◆ **Work task**: Reply with exactly the lines from the one that contains "They are fluent" through the last line of the records below, and with no other lines.

Stored data
========================

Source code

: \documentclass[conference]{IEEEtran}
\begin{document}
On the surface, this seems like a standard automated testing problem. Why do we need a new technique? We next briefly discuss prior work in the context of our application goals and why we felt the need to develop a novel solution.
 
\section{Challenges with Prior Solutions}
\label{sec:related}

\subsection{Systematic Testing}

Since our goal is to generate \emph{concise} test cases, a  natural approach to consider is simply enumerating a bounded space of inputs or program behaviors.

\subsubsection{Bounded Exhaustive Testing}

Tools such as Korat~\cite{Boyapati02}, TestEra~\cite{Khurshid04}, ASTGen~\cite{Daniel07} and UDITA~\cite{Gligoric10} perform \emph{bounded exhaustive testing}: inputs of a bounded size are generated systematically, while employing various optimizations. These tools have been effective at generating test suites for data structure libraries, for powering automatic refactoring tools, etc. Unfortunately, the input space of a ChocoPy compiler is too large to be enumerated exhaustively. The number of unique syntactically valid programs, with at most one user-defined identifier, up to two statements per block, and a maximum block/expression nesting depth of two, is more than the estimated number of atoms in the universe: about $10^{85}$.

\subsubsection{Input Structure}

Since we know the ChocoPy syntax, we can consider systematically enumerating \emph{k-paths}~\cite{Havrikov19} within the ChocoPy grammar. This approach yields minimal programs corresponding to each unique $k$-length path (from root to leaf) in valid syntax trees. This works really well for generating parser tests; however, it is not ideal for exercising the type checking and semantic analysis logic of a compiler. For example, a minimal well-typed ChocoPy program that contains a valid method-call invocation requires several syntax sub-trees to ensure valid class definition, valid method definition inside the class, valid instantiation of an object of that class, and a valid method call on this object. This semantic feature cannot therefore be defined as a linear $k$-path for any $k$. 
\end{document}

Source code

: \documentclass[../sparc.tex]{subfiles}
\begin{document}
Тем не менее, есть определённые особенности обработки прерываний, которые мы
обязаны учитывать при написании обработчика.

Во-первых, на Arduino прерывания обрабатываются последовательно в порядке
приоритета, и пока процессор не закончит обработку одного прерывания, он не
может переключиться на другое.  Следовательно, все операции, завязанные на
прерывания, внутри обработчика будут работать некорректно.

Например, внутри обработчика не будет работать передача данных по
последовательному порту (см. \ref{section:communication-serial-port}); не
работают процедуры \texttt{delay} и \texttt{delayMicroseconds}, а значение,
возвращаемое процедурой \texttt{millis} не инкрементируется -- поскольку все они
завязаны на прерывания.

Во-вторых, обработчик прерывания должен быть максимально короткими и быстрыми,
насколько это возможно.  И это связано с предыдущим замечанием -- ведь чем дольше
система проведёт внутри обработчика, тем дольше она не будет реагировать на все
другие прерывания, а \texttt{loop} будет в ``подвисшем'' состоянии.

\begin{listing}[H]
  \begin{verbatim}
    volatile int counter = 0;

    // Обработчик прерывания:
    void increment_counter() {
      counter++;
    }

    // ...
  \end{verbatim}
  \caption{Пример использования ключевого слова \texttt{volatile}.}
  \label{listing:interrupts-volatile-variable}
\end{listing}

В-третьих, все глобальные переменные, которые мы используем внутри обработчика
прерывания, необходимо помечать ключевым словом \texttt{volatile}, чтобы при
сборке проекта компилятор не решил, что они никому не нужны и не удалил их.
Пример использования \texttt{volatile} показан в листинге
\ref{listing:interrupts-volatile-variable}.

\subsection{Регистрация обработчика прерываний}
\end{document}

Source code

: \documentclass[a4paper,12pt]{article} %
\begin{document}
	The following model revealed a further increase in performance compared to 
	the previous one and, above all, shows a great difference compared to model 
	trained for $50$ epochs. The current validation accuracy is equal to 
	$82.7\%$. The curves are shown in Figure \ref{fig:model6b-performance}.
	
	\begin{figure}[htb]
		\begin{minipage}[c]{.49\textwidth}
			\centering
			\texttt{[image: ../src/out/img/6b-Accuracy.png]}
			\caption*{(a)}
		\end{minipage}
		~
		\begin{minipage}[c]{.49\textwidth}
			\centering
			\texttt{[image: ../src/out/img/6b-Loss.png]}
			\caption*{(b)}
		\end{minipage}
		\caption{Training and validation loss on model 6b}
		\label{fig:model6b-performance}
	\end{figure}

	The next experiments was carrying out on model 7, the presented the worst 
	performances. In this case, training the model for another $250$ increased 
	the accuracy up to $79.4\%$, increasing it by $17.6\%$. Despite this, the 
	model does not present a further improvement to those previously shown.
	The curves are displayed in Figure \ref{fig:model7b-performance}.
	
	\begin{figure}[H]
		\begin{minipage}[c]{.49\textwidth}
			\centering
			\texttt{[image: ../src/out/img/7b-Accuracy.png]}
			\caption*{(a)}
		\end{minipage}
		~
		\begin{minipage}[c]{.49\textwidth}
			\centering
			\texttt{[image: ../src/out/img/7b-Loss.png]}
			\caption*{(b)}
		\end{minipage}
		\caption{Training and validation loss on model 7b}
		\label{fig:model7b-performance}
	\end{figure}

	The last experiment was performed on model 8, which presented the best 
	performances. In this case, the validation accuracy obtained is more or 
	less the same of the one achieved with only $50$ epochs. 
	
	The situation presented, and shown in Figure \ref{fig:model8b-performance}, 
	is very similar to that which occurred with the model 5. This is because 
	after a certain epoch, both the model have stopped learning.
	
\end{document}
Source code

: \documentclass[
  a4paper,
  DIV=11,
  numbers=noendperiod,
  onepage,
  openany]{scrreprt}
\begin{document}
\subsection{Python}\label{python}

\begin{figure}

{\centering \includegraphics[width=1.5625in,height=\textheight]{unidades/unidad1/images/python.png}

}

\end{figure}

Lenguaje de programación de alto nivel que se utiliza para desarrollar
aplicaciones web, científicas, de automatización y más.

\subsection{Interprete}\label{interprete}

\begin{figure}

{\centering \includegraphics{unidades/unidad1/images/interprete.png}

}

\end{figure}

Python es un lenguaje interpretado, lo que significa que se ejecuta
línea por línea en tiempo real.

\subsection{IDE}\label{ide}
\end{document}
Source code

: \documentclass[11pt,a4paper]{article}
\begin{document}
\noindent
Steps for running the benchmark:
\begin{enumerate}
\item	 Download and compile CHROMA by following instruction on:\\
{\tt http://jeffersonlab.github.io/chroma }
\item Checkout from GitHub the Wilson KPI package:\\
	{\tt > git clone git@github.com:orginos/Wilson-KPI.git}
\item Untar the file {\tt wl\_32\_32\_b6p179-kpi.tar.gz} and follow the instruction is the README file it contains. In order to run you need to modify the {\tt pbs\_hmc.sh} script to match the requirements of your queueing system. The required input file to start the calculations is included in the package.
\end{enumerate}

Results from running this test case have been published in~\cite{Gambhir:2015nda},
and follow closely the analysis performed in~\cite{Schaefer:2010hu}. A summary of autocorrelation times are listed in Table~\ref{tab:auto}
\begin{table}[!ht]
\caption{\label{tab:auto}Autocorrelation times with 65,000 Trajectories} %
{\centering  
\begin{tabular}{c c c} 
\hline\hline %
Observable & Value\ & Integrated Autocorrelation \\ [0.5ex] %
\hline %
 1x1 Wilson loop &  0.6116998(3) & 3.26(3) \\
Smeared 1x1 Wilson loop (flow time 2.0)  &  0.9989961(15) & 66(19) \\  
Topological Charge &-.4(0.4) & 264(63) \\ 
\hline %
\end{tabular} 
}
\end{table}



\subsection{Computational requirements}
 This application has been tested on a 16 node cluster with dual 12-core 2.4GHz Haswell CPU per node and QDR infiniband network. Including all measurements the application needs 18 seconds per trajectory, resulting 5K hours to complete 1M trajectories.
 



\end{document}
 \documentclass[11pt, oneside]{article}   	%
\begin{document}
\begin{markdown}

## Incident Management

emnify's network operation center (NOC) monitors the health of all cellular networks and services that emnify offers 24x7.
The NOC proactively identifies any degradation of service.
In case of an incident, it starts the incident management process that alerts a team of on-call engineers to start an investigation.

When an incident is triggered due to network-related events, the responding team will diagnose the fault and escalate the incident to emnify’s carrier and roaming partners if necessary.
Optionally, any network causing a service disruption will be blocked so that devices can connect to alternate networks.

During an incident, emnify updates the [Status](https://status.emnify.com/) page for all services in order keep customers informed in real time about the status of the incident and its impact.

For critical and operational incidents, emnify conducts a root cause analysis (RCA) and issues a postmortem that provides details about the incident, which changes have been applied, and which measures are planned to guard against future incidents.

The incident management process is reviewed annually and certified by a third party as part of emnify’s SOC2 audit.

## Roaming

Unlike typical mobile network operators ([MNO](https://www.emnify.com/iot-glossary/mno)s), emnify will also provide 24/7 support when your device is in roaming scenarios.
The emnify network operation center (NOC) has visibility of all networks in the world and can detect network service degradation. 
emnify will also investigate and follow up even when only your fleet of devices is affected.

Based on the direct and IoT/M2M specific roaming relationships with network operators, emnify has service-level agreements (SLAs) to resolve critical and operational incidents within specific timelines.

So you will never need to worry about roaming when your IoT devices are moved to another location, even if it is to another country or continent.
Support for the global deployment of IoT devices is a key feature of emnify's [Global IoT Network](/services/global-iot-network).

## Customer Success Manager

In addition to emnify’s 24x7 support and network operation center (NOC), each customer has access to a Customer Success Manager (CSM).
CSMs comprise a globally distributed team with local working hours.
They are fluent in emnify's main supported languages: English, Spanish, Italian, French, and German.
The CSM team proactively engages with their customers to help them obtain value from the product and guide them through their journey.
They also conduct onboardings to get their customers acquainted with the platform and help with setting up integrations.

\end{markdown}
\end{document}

========================

◆ **Output**:
They are fluent in emnify's main supported languages: English, Spanish, Italian, French, and German.
The CSM team proactively engages with their customers to help them obtain value from the product and guide them through their journey.
They also conduct onboardings to get their customers acquainted with the platform and help with setting up integrations.

\end{markdown}
\end{document}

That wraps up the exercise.